And there is it. Hit me fucking hard. It’s been coming for ages but only now have i realised the extent to which i am up shit creek. I have become completely emotionally indipendent on another person. He has exams and has to study but everytime he tries to leave me to go home I cry to make him stay cos i hate the thought of being without him. yep, that much. I am compromising his future because i cant go to sleep without spooning. and i cant help it. thats the worst part, when i crack it at him for hanging out with friends or studing or going out with out me i know how fucking stupid i am being! trust me, i do. yet i cant help it. and now, i am completely attached and its driving me fucking insane. i have lost any kind of indipendence i ever had, my life just seems to rotate around him. i was never like this. i would look at a girl doing this and think she was a fucking idiot and think about how much of a cool girlfriend i would be. i cry. like, so much. i never ever used to cry this much! my parents have split up more times than i can count but the most ive ever cried is over the pettiest shit and because of a boy!!! fuck. you have NO IDEA how much i hate it too. the only solution i see is to break up with him and force myself to be my own person. but you dont have to be a rocket scientist to know theres no way in fucking hell i would do that. my psych book recons i have a anxious style of attachment check this out.
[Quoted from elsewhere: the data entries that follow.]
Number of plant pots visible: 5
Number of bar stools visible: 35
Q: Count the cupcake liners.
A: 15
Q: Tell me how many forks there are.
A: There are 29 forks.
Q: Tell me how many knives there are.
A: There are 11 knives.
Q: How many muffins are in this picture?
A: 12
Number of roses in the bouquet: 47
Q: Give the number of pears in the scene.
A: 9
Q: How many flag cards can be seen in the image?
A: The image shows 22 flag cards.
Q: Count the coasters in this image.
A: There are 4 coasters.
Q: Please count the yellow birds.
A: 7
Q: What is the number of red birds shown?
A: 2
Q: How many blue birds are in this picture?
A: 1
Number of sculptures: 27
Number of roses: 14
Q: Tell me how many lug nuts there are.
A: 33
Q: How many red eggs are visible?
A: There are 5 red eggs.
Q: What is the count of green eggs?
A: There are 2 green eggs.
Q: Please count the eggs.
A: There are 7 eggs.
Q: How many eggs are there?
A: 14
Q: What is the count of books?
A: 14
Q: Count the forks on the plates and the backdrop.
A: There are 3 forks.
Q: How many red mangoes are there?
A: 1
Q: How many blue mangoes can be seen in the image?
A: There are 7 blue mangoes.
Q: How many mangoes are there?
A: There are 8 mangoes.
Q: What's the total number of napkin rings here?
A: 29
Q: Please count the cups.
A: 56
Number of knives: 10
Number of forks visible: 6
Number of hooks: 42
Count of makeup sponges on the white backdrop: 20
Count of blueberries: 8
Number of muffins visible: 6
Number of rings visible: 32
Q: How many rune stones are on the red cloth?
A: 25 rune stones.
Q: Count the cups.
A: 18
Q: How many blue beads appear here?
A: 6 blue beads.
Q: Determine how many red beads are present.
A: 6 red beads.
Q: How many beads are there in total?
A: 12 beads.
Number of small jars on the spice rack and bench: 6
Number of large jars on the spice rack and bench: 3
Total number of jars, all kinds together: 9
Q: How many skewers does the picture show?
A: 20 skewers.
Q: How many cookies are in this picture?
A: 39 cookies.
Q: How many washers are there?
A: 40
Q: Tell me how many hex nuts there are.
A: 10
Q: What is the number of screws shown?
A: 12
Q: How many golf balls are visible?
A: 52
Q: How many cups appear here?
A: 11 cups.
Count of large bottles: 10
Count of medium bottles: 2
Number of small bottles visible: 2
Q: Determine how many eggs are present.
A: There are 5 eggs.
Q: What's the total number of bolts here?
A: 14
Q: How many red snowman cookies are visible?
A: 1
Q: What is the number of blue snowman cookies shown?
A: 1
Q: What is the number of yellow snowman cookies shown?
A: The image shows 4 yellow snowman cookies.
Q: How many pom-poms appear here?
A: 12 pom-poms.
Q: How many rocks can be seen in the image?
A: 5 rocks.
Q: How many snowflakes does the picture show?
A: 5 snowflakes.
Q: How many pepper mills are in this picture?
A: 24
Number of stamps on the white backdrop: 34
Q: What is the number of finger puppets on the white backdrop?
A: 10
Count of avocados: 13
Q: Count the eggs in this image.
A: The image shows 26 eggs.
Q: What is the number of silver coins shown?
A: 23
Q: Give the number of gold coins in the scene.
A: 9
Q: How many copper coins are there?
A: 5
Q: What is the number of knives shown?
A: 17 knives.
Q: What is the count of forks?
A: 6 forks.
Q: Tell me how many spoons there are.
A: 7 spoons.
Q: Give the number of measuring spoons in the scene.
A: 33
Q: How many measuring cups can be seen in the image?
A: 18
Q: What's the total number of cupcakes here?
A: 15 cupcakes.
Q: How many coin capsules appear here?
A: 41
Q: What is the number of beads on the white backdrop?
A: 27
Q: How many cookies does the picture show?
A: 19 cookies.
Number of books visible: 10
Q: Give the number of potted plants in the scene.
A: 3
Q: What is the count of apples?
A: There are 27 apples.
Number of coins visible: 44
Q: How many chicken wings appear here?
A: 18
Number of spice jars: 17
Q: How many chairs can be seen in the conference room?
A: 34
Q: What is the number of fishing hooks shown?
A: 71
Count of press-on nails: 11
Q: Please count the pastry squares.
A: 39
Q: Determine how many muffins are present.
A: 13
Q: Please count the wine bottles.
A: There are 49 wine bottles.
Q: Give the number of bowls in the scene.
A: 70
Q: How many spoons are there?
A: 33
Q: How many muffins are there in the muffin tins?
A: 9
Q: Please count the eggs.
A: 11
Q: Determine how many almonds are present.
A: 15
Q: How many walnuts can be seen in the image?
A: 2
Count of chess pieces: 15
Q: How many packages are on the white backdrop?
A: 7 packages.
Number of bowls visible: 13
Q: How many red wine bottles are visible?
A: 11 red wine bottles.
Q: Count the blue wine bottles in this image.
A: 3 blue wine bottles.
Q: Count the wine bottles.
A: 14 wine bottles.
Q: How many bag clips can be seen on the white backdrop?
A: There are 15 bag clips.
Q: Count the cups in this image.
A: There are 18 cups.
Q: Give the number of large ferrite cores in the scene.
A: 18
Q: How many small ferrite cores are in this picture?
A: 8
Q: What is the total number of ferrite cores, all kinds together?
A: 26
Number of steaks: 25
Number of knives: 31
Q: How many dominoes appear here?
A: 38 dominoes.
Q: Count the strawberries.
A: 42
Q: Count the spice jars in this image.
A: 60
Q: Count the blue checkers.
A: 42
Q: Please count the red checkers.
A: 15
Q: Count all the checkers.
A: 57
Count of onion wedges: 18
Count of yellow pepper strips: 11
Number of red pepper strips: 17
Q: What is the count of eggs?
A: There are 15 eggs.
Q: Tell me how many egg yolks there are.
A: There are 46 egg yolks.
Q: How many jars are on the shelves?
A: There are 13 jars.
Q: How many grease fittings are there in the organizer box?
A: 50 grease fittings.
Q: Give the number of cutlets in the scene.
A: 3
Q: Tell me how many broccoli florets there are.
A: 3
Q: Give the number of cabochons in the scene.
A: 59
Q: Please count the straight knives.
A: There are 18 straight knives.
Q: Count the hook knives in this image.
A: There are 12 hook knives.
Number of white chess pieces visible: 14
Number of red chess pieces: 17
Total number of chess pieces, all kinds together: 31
” Anxious or preoccupied adults are constantly worried and anxious about their love life - they crave and desperately need intimacy - but, they never stop questioning their partner’s love (“do you really love me?”). Anxious individuals are concerned that their partners will leave them. These adults are obsessed with their relationships and everything that happens in them. They rarely feel completely loved and they experience extreme emotional highs and lows. One minute their romantic partner can make their day by showing them the smallest level of interest and the next minute they are worried that their partner doesn’t care about them.”
apparently is can be cured by a really really loving, long term parter who loves you lots and proves you wrong. and well, heres the thing. even though he needs to study, thomas never leaves my side if im upset. so he stays every time. he’s a good guy. i hope i havent fucked up his exams (meaning he cant get into the course he’s hoping for). and i also hope he fixes me, because im getting out of control and starting to hate myself.